Custom ethersjs Provider for Shutter on Optimism.
shop-sdk is a custom ethersjs provider, that
allows to send shutter encrypted ("shutterized") transactions on Shutter-Optimism.
Shutter-Optimism is an Optimism testnet, that provides a mechanism to include Shutter encrypted transactions.
Shutter is a distributed key generation (DKG) threshold encryption
protocol, that enables applications and/or users to encrypt arbitrary data, commit the encrypted
message (i.e. by sending it in a transaction) and have it revealed after a certain condition is
met (i.e. once the position of the transaction in a future block is confirmed). Shutter's
threshold decryption scheme, where a threshold of n out of m key holders ("keypers") need to
release their decryption key share for successful reveal, enables an environment where censorship,
by not releasing decryption keys, and collusion, by peeking into encrypted messages before the
reveal condition was reached, become very unlikely.
In Shutter-Optimism this allows to build MEV-resistant applications.
The intention of shop-sdk is to make it as easy as possible to transform a traditional
application, that could run on Optimism, into a MEV protected version running on Shutter-Optimism.
npm install @shutter-network/shop-sdk
npm run build
This section covers some behind-the-scenes on how Shutter-Optimism works. While it can be beneficial to understand the background, if you're eager to get started, you can jump down to Usage and come back here later.
Here is a general overview, for the tx-flow on Shutter-Optimism:
In contrast to the original transaction flow ("without shutter"), users will send an encrypted version of their transaction as data to an inbox contract. The sequencer ("block builder") will pick up them to execute later. Encrypted transactions are scheduled to be executed in a specified block. This results in what we call inclusion tx (a "normal" tx, writing encrypted data into the inbox and scheduling it for execution in block X), and the execution transaction (happens in the scheduled block and will always be the first transactions in that block).
shop-sdk makes use of the Shutter WASM library, a WebAssembly of Shutter's cryptography
library shlib.
The general crypto scheme is based on an eon public/private key pair, that is created during the
initialization of a keyper set, and epoch keys. For
encryption
only the eon public key, an epoch identifier and some random input (sigma) are needed.
The eon public key is
published
through a smart contract and can be used as long as the same keyper set stays active.

- [DATASET]:
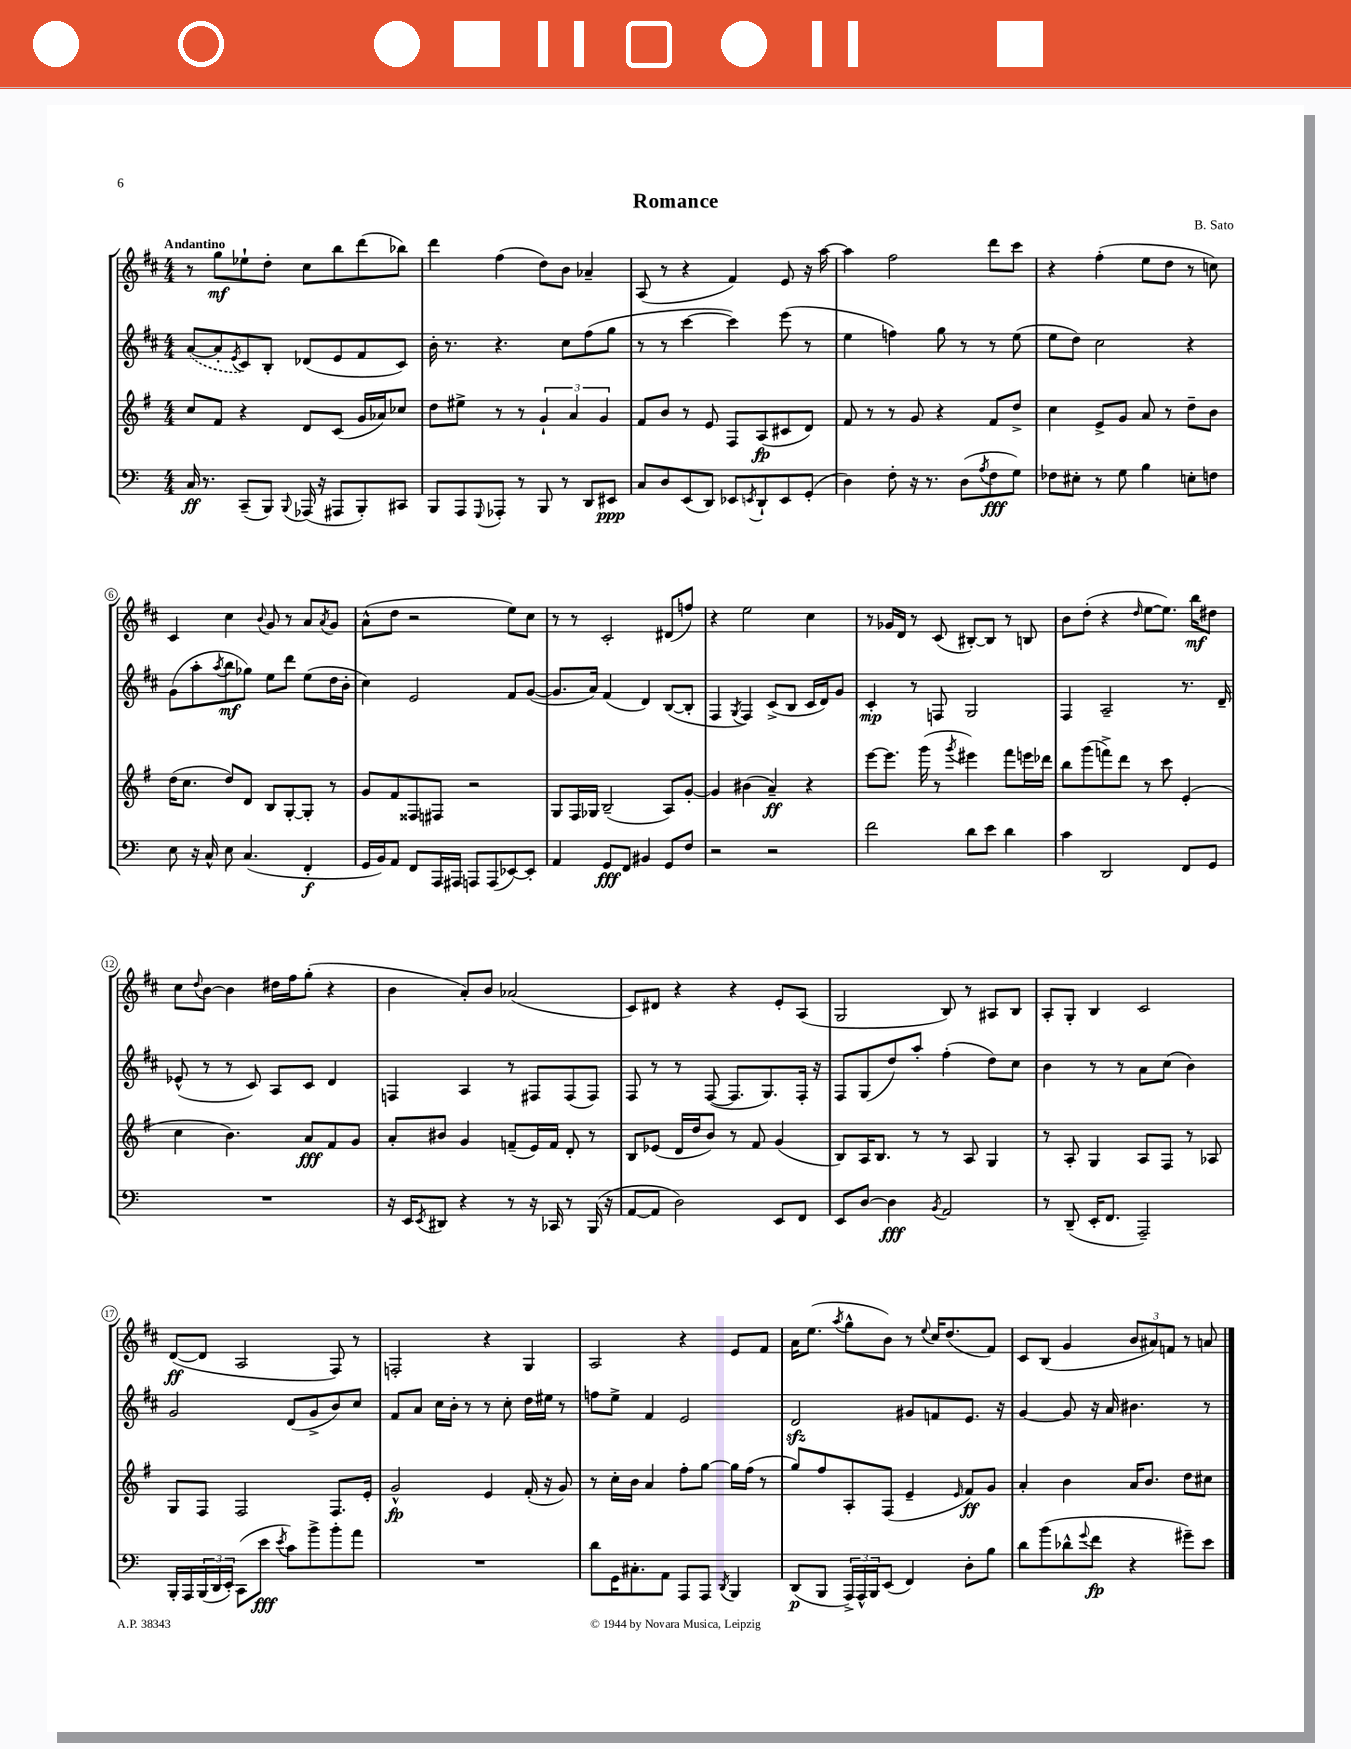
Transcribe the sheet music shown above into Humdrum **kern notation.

**kern	**dynam	**kern	**dynam	**kern	**dynam	**kern	**dynam
*part4	*part4	*part3	*part3	*part2	*part2	*part1	*part1
*staff4	*staff4	*staff3	*staff3	*staff2	*staff2	*staff1	*staff1
*clefF4	*	*clefG2	*	*clefG2	*	*clefG2	*
*k[]	*	*k[f#]	*	*k[f#c#]	*	*k[f#c#]	*
*M4/4	*	*M4/4	*	*M4/4	*	*M4/4	*
=1	=1	=1	=1	=1	=1	=1	=1
!	!	!	!	!	!	!LO:TX:a:B:t=Andantino	!
16C/	ff	8cc/L	.	([8a/L	.	8r	.
8.r	.	.	.	.	.	.	.
.	.	8f#/J	.	8a'/]	.	8gg\L	mf
.	.	.	.	8qe/	.	.	.
(8CC~/L	.	4r	.	8c#/)	.	8ee-X`\	.
8BBB/J)	.	.	.	8B'/J	.	8dd'\J	.
8qqBBB/	.	.	.	.	.	.	.
(16AAA-X/	.	8d/L	.	(8d-X/L	.	8cc#\L	.
16r	.	.	.	.	.	.	.
8AAA#X/L	.	(8c/J	.	8e/	.	8bb\	.
8BBB'/)	.	16g/LL	.	8f#/	.	(8ddd\	.
.	.	16a-X/J)	.	.	.	.	.
8CC#X/J	.	8cc-X/J	.	8c#/J)	.	8bb-X\J)	.
=2	=2	=2	=2	=2	=2	=2	=2
8BBB/L	.	8dd\L	.	16b'\	.	4ddd\	.
.	.	.	.	8.r	.	.	.
8AAA/	.	8ee#X^\J	.	.	.	.	.
8qqGGG/	.	.	.	.	.	.	.
8AAA-X'/J	.	8r	.	4.r	.	(4ff#\	.
8r	.	8r	.	.	.	.	.
8BBB/	.	6g`/	.	.	.	8dd\L)	.
8r	.	.	.	8cc#\L	.	8b\J	.
.	.	6a/	.	.	.	.	.
8DD/L	.	.	.	(8ff#\	.	4a-X~/	.
.	.	6g/	.	.	.	.	.
8EE#X/J	ppp	.	.	8gg\J	.	.	.
=3	=3	=3	=3	=3	=3	=3	=3
8C/L	.	8f#/L	.	8r	.	(8A/	.
8D/	.	8b/J	.	8r	.	8r	.
(8EE/	.	8r	.	[4ccc#\	.	4r	.
8DD/J)	.	8e/	.	.	.	.	.
8EE-X/L	.	8F#/L	.	4ccc#\])	.	4f#/)	.
8qEEn/	.	.	.	.	.	.	.
8DD`/	.	(8A/	fp	.	.	.	.
8EE/	.	8c#X/	.	(8eee\	.	8e/	.
(8GG'/J	.	8d/J)	.	8r	.	16r	.
.	.	.	.	.	.	[16aa\	.
=4	=4	=4	=4	=4	=4	=4	=4
4D\)	.	8f#/	.	4ee\	.	4aa\]	.
.	.	8r	.	.	.	.	.
8F'\	.	8r	.	4ffn\)	.	2ff#\	.
16r	.	8g/	.	.	.	.	.
8.r	.	.	.	.	.	.	.
.	.	4r	.	8gg\	.	.	.
(8D\L	.	.	.	8r	.	.	.
8qA/	.	.	.	.	.	.	.
8F\	fff	8f#/L	.	8r	.	8ddd\L	.
8G\J)	.	8dd^/J	.	(8ee\	.	8ccc#\J	.
=5	=5	=5	=5	=5	=5	=5	=5
8F-X\L	.	4cc\	.	8ee\L	.	4r	.
8E#X'\J	.	.	.	8dd\J)	.	.	.
8r	.	8e^/L	.	2cc#\	.	(4ff#'\	.
8G\	.	8g/J	.	.	.	.	.
4B\	.	8a/	.	.	.	8ee\L	.
.	.	8r	.	.	.	8dd\J	.
8En'\L	.	8dd~\L	.	4r	.	8r	.
8Fn\J	.	8b\J	.	.	.	8ccn\)	.
!!LO:LB:g=z
=6	=6	=6	=6	=6	=6	=6	=6
8E\	.	(16dd\KL	.	(8g\L	.	4c#/	.
.	.	8.cc\J	.	.	.	.	.
16r	.	.	.	8aa'\	.	.	.
16C^^/	.	.	.	.	.	.	.
.	.	.	.	8qaa/	.	.	.
8E\	.	8dd/L)	.	8bb\	mf	4cc#\	.
(4.C/	.	8d/J	.	8gg-X\J)	.	.	.
.	.	.	.	.	.	8qqb/	.
.	.	8B/L	.	8ee\L	.	8g/	.
.	.	[8G'/	.	8ddd\J	.	8r	.
4FF'/	f	8G'/J]	.	(8ee\L	.	8a/L	.
.	.	.	.	.	.	8qa/	.
.	.	8r	.	16dd\L	.	8g/J	.
.	.	.	.	16b'\JJ	.	.	.
=7	=7	=7	=7	=7	=7	=7	=7
16GG/LL	.	8g/L	.	4cc#\)	.	(8a^^\L	.
16BB/J)	.	.	.	.	.	.	.
8AA/J	.	8f#/	.	.	.	8dd\J	.
8FF/L	.	8F##X/	.	2e/	.	2r	.
16AAA/L	.	8F#X/J	.	.	.	.	.
16AAA#X/JJ	.	.	.	.	.	.	.
8AAAn/L	.	2r	.	.	.	.	.
(8AAA/	.	.	.	.	.	.	.
[8EE-X/)	.	.	.	8f#/L	.	8ee\L)	.
8EE-'/J]	.	.	.	([8g/J	.	8cc#\J	.
=8	=8	=8	=8	=8	=8	=8	=8
4AA/	.	8G/L	.	8.g/L]	.	8r	.
.	.	16F#/L	.	.	.	8r	.
.	.	16G-X/JJ	.	16a/Jk)	.	.	.
8GG/L	fff	(2B~/	.	(4f#/	.	2c#'/	.
8FF/J	.	.	.	.	.	.	.
4BB#X/	.	.	.	4d/)	.	.	.
8GG/L	.	8A/L)	.	([8B/L	.	(8d#X/L	.
8F/J	.	[8g'/J	.	8B'/J]	.	8ffn/J)	.
=9	=9	=9	=9	=9	=9	=9	=9
2r	.	4g/]	.	4F#/	.	4r	.
.	.	.	.	8qG/	.	.	.
.	.	(4b#X\	.	4F#/)	.	2ee\	.
2r	.	4a~/)	ff	(8c#^/L	.	.	.
.	.	.	.	8B/J	.	.	.
.	.	4r	.	16c#/LL	.	4cc#\	.
.	.	.	.	16d/J)	.	.	.
.	.	.	.	8g/J	.	.	.
=10	=10	=10	=10	=10	=10	=10	=10
2f\	.	[8eee\L	.	4c#'/	mp	8r	.
.	.	8.eee\J]	.	.	.	16g-X/LL	.
.	.	.	.	.	.	16d/JJ	.
.	.	.	.	8r	.	8r	.
.	.	(16ggg\	.	.	.	.	.
.	.	8r	.	8Fn/	.	(8c#/	.
.	.	8qggg/	.	.	.	.	.
8d\L	.	4eee#X\)	.	2G/	.	[8B#X'/L)	.
8e\J	.	.	.	.	.	8B#/J]	.
4d\	.	8fff#\L	.	.	.	8r	.
.	.	16eeen\L	.	.	.	8Bn/	.
.	.	16ddd-X\JJ	.	.	.	.	.
=11	=11	=11	=11	=11	=11	=11	=11
4c\	.	8bb\L	.	4F#/	.	8b\L	.
.	.	(8ggg\	.	.	.	(8dd'\J	.
2DD/	.	8fffn^\)	.	2A~/	.	4r	.
.	.	8ddd\J	.	.	.	.	.
.	.	.	.	.	.	16qqdd/	.
.	.	8r	.	.	.	[8ee\L	.
.	.	8ccc\	.	.	.	8.ee\J])	.
8FF/L	.	(4e'/	.	8.r	.	.	.
.	.	.	.	.	.	16bb\KL	mf
8GG/J	.	.	.	.	.	8dd#X\J	.
.	.	.	.	16d~/	.	.	.
!!LO:LB:g=z
=12	=12	=12	=12	=12	=12	=12	=12
1r	.	4cc\	.	(8e-X^^/	.	8cc#\L	.
.	.	.	.	.	.	8qqdd/	.
.	.	.	.	8r	.	[8b\J	.
.	.	4.b\)	.	8r	.	4b\]	.
.	.	.	.	8c#/)	.	.	.
.	.	.	.	8A/L	.	16dd#X\LL	.
.	.	.	.	.	.	16ff#\J	.
.	.	8a/L	fff	8c#/J	.	(8gg'\J	.
.	.	8f#/	.	4d/	.	4r	.
.	.	8g/J	.	.	.	.	.
=13	=13	=13	=13	=13	=13	=13	=13
16r	.	8a'/L	.	4Fn/	.	4b\	.
16EE/KL	.	.	.	.	.	.	.
8qEE/	.	.	.	.	.	.	.
8DD#X/J	.	8b#X/J	.	.	.	.	.
4r	.	4g/	.	4A/	.	8a'/L)	.
.	.	.	.	.	.	8b/J	.
8r	.	(8fn~/L	.	8r	.	(2a-X/	.
16r	.	16e/L)	.	8F#X/L	.	.	.
16CC-X/	.	16f/JJ	.	.	.	.	.
8r	.	8d'/	.	(8F#/	.	.	.
(16BBB/	.	8r	.	8F#/J)	.	.	.
16r	.	.	.	.	.	.	.
=14	=14	=14	=14	=14	=14	=14	=14
[8AA/L	.	8B/L	.	8F#/	.	8c#/L)	.
8AA/J]	.	(8e-X/J	.	8r	.	8d#X/J	.
2D\)	.	16d/LL	.	8r	.	4r	.
.	.	16dd/J	.	.	.	.	.
.	.	8b/J)	.	([8F#/	.	.	.
.	.	8r	.	8.F#/L]	.	4r	.
.	.	8f#/	.	.	.	.	.
.	.	.	.	8.G/)	.	.	.
8EE/L	.	(4g/	.	.	.	8e'/L	.
8FF/J	.	.	.	16F#'/Jk	.	(8A/J	.
.	.	.	.	16r	.	.	.
=15	=15	=15	=15	=15	=15	=15	=15
8EE/L	.	8B/L)	.	8F#/L	.	2G/	.
[8D/J	.	16A/K	.	(8G/	.	.	.
.	.	8.B/J	.	.	.	.	.
4D\]	fff	.	.	8dd/)	.	.	.
.	.	8r	.	8aa'/J	.	.	.
8qBB/	.	.	.	.	.	.	.
2AA/	.	8r	.	(4ff#'\	.	8B/)	.
.	.	8A/	.	.	.	8r	.
.	.	4G/	.	8dd\L)	.	8A#X/L	.
.	.	.	.	8cc#\J	.	8B/J	.
=16	=16	=16	=16	=16	=16	=16	=16
8r	.	8r	.	4b\	.	8A'/L	.
(8DD~/	.	8A'/	.	.	.	8G'/J	.
16EE'/KL	.	4G/	.	8r	.	4B/	.
8.FF/J	.	.	.	.	.	.	.
.	.	.	.	8r	.	.	.
2AAA~/)	.	8A/L	.	8a\L	.	2c#/	.
.	.	8F#/J	.	(8cc#\J	.	.	.
.	.	8r	.	4b\)	.	.	.
.	.	8A-X/	.	.	.	.	.
!!LO:LB:g=z
=17	=17	=17	=17	=17	=17	=17	=17
16BBB'/LL	.	8G/L	.	2g/	.	([8d/L	ff
16AAA/	.	.	.	.	.	.	.
(24BBB/	.	8F#/J	.	.	.	8d/J]	.
24DD/	.	.	.	.	.	.	.
24EE'/JJ)	.	.	.	.	.	.	.
(8CC\L	.	2F#/	.	.	.	2A/	.
8e\J	fff	.	.	.	.	.	.
8qe/	.	.	.	.	.	.	.
8c\L)	.	.	.	(8d/L	.	.	.
8b^\	.	.	.	8g^/	.	.	.
8b'\	.	8.F#/L	.	8b/)	.	8F#/)	.
8a\J	.	.	.	8cc#/J	.	8r	.
.	.	16e'/Jk	.	.	.	.	.
=18	=18	=18	=18	=18	=18	=18	=18
1r	.	2g^^/	fp	8f#/L	.	2Fn'/	.
.	.	.	.	8a/J	.	.	.
.	.	.	.	16cc#\LL	.	.	.
.	.	.	.	16b'\JJ	.	.	.
.	.	.	.	8r	.	.	.
.	.	4e/	.	8r	.	4r	.
.	.	.	.	8cc#'\	.	.	.
.	.	(16f#'/	.	16dd\LL	.	4G/	.
.	.	16r	.	16ee#X\JJ	.	.	.
.	.	8g/)	.	8r	.	.	.
=19	=19	=19	=19	=19	=19	=19	=19
8d\L	.	8r	.	8ffn\L	.	2A/	.
16GG\K	.	16cc'\LL	.	8ee^\J	.	.	.
8.C#X'\	.	16b\JJ	.	.	.	.	.
.	.	4a/	.	4f#/	.	.	.
8AA\J	.	.	.	.	.	.	.
8AAA/L	.	8ff#'\L	.	2e/	.	4r	.
8AAA/J	.	[8gg\J	.	.	.	.	.
8qDD/	.	.	.	.	.	.	.
4BBB/	.	16gg\LL]	.	.	.	8e/L	.
.	.	(16ff#\JJ	.	.	.	.	.
.	.	8r	.	.	.	8f#/J	.
=20	=20	=20	=20	=20	=20	=20	=20
(8DD/L	p	8gg/L)	.	2dzz/	.	16a\KL	.
.	.	.	.	.	.	(8.ee\J	.
8BBB/J	.	8ff#/	.	.	.	.	.
.	.	.	.	.	.	8qaa/	.
24AAA^/LL)	.	8A'/	.	.	.	8gg^^\L	.
24AAA^^/	.	.	.	.	.	.	.
24BBB/J	.	.	.	.	.	.	.
(8EE/J	.	(8F#/J	.	.	.	8b\J)	.
4FF/)	.	4e~/	.	8g#X/L	.	8r	.
.	.	.	.	.	.	8qqee/	.
.	.	.	.	8fn/	.	16cc#/KL	.
.	.	.	.	.	.	(8.dd/	.
.	.	16qqe/	.	.	.	.	.
8D'\L	.	8f#/L)	ff	8.e/J	.	.	.
8B\J	.	8g/J	.	.	.	8f#/J)	.
.	.	.	.	16r	.	.	.
=21	=21	=21	=21	=21	=21	=21	=21
8d\L	.	4a'/	.	[4g/	.	8c#/L	.
(8b\	.	.	.	.	.	(8B/J	.
8d-X^^\	.	4b\	.	8g/]	.	4g/	.
8qqg/	.	.	.	.	.	.	.
8f\J	fp	.	.	16r	.	.	.
.	.	.	.	16a/	.	.	.
4r	.	16a/KL	.	4.b#X\	.	12b/L	.
.	.	8.b/J	.	.	.	.	.
.	.	.	.	.	.	12a#X/)	.
.	.	.	.	.	.	12fn/J	.
8g#X~\L)	.	8dd\L	.	.	.	8r	.
8e\J	.	8cc#X\J	.	8r	.	8an/	.
==	==	==	==	==	==	==	==
*-	*-	*-	*-	*-	*-	*-	*-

- [PROBLEMS AND TASKS]:
1) Rewrite the shop-sdk description from "In Shutter-Optimism this" up to and including "back here later.", with "Shutter-Optimism" changed to "Shutter Optimism".
2) Carry on the shop-sdk description from the point where it stops.

- [ANSWERS TO THE EXERCISES]:
1)
In Shutter Optimism this allows to build MEV-resistant applications.
The intention of shop-sdk is to make it as easy as possible to transform a traditional
application, that could run on Optimism, into a MEV protected version running on Shutter Optimism.
npm install @shutter-network/shop-sdk
npm run build
This section covers some behind-the-scenes on how Shutter Optimism works. While it can be beneficial to understand the background, if you're eager to get started, you can jump down to Usage and come back here later.

2)
Decryption
of messages encrypted with the above scheme requires an epoch secret key, that is created
collaboratively by the keyper set, based on a certain epoch identifier.
The SDK allows to develop browser applications, that can encrypt transactions and submit them to
the Shutter-Optimism
Inbox contract. The
Inbox accepts encrypted transactions with the following signature:
function submitEncryptedTransaction(
uint64 blockNumber,
bytes memory encryptedTransaction,
uint64 gasLimit,
address excessFeeRecipient
) external payable whenNotPaused {...Here we can see, that an encryptedTransaction is scheduled for a certain blockNumber in the
future, with a specified gasLimit for the execution of the decrypted transaction and an
address for the excessFeeRecipient. The gas for execution needs to be provided as msg.value
at submission time (hence the payable signature). The Inbox will check the general sanity
(availability of funds for gas, gas limits for the block, ...) and enqueue the (still) encrypted
transaction in an internal data structure for the scheduled block.
Shutter-Optimism employs a fork of op-geth, that
has special rules for the state transition function, that require to include the enqueued Inbox
transactions at the top of the scheduled block.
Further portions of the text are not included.